Depending on the downstream program that will be used, we may need to quality filter and/or trim the adaptor sequences. We will work with DATASET 3.

  1. Remove the sequences that have more than 25% of the bases with Q < 30 using the appropiate fastx-toolkit program (once you find it, use “-h” option for usage). Note that you need to add “-Q 33″ to the command as the sequences have a different encoding (Phred + 33) than the default of fastx-toolkit (Phred + 64). How many reads are kept at the end of the process?

    Show hint

    Hint: use fastq_quality_filter

    Show answer

    53832 reads are retained
  2. Look at the resulting file in FASTQC and make a new diagnosis of the data.
  3. Chekc if the adaptor sequence used to generate this library (SmallRNA3pAdapter_1.5 ATCTCGTATGCCGTCTTCTGCTTG) is on the sequences.

    Show hint

    Hint 1: use grep
  4. Clip the adaptor sequence of the quality filtered file using the appropiate fastx-toolkit program (once you find it, use “-h” option for usage). Set the options so that you remove the sequences that are shorter than 8 nucleotides and that you see the number of kept and discarded sequences on screen. Note that you need to add “-Q 33″ to the command as the sequences have a different encoding (Phred + 33) than the default of fastx-toolkit (Phred + 64). How many reads are kept at the end of the process?

    Show hint

    Hint: use fastx_clipper

    Show answer

    52701 reads are retained
  5. Open the resulting file in FastQC and compare the results with the unclipped file. What do you observe?

    Show answer

    Hint: There is still some undesired sequences resulting from the library preparation/sequencing process remaining, problably due to “primer-dimers” created during the library preparation and sequencing.
  6. If time allows, go through another clipping step to remove the remaining contaminant sequences

    Show answer

    Hint1: The sequencing primer used to sequence this library and which is probably causingthe “primer-dimers” is SmallRNASequencingPrimer (CGACAGGTTCAGAGTTCTACAGTCCGACGATC); Hint 2: Concatenate clipping steps using pipes
  7. Examine the resulting file in FastQC once more. Are you satisfied with the outcome?

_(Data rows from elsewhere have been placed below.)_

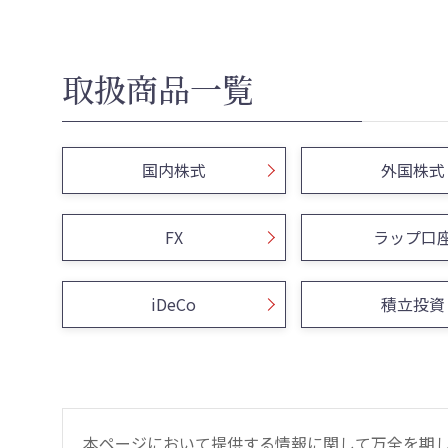
取扱商品一覧
国内株式
外国株式
FX
ラップ口
iDeCo
積立投資
本ページにおいて提供する情報に関して万全を期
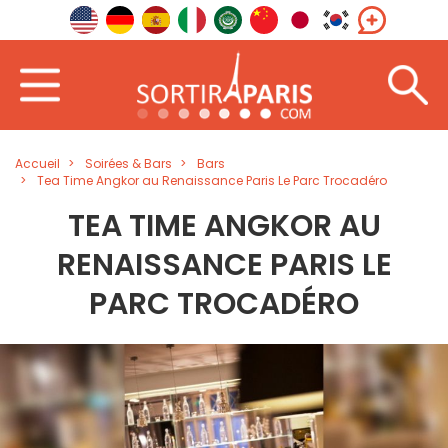
Accueil
Soirées & Bars
Bars
Tea Time Angkor au Renaissance Paris Le Parc Trocadéro
TEA TIME ANGKOR AU
RENAISSANCE PARIS LE
PARC TROCADÉRO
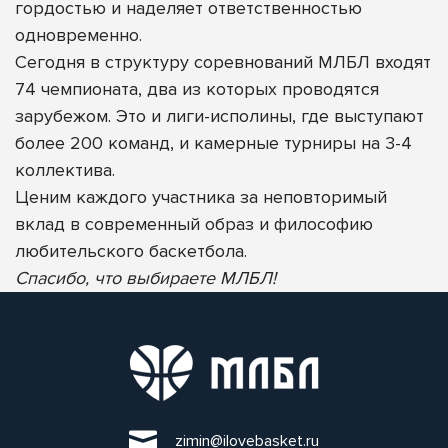
гордостью и наделяет ответственностью
одновременно.
Сегодня в структуру соревнований МЛБЛ входят
74 чемпионата, два из которых проводятся
зарубежом. Это и лиги-исполины, где выступают
более 200 команд, и камерные турниры на 3-4
коллектива.
Ценим каждого участника за неповторимый
вклад в современный образ и философию
любительского баскетбола.
Спасибо, что выбираете МЛБЛ!
zimin@ilovebasket.ru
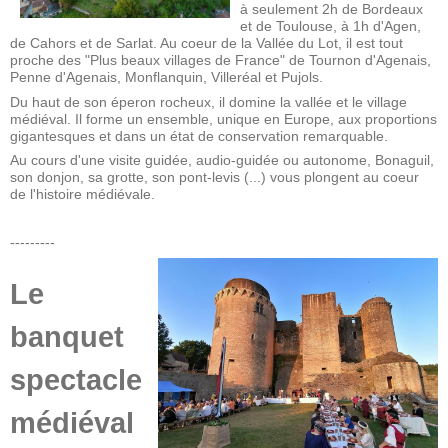
à seulement 2h de Bordeaux
et de Toulouse, à 1h d'Agen,
de Cahors et de Sarlat. Au coeur de la Vallée du Lot, il est tout
proche des "Plus beaux villages de France" de Tournon d'Agenais,
Penne d'Agenais, Monflanquin, Villeréal et Pujols.
Du haut de son éperon rocheux, il domine la vallée et le village
médiéval. Il forme un ensemble, unique en Europe, aux proportions
gigantesques et dans un état de conservation remarquable.
Au cours d'une visite guidée, audio-guidée ou autonome, Bonaguil,
son donjon, sa grotte, son pont-levis (...) vous plongent au coeur
de l'histoire médiévale.
---------
Le
banquet
spectacle
médiéval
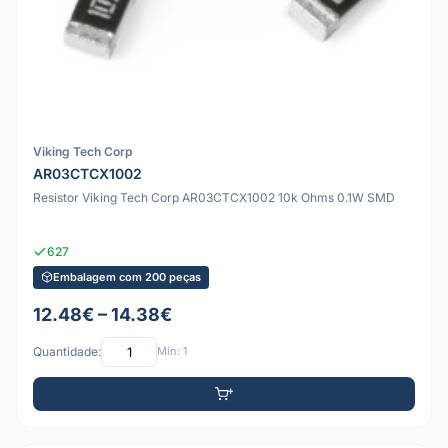
Viking Tech Corp
AR03CTCX1002
Resistor Viking Tech Corp AR03CTCX1002 10k Ohms 0.1W SMD
627
Embalagem com 200 peças
12.48€ – 14.38€
Quantidade:
Mín: 1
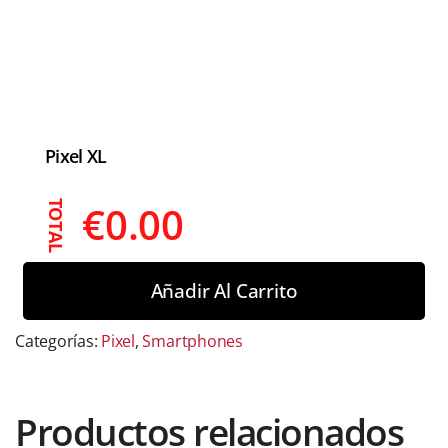
Pixel XL
€
0.00
TOTAL
Añadir Al Carrito
Categorías:
Pixel
,
Smartphones
Productos relacionados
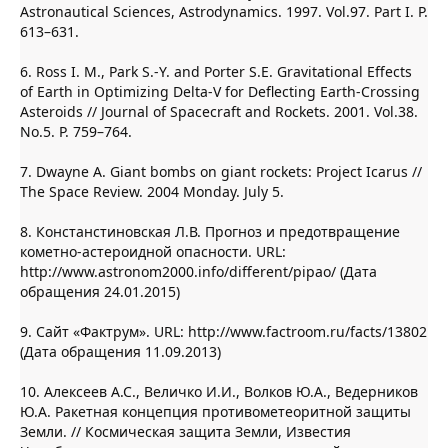
Astronautical Sciences, Astrodynamics. 1997. Vol.97. Part I. P.
613–631.
6. Ross I. M., Park S.-Y. and Porter S.E. Gravitational Effects
of Earth in Optimizing Delta-V for Deflecting Earth-Crossing
Asteroids // Journal of Spacecraft and Rockets. 2001. Vol.38.
No.5. P. 759–764.
7. Dwayne A. Giant bombs on giant rockets: Project Icarus //
The Space Review. 2004 Monday. July 5.
8. Констанстиновская Л.В. Прогноз и предотвращение
кометно-астероидной опасности. URL:
http://www.astronom2000.info/different/pipao/ (Дата
обращения 24.01.2015)
9. Сайт «Фактрум». URL: http://www.factroom.ru/facts/13802
(Дата обращения 11.09.2013)
10. Алексеев А.С., Величко И.И., Волков Ю.А., Ведерников
Ю.А. Ракетная концепция противометеоритной защиты
Земли. // Космическая защита Земли, Известия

see also Other tools to verify quality of second-generation sequencing results are available:

  • TRIMMOMATIC, a flexible read trimming tool for Illumina sequencing data.
  • Galaxy, a web-based genomics pipeline, in which FASTX-Toolkit and FastQC are integrated.
  • PRINSEQ, either as a standalone package or through a web-interface can generate summary statistics of sequence and quality data, which can subsequently be used to filter, reformat and trim next-generation sequence data.
  • Perl and Bioperl, to write small scripts. There already exist a very large number of packages devoted to genomics in Bioperl.
  • R and Bioconductor, are other solution to import and verify data. There are many contributed packages and modules available.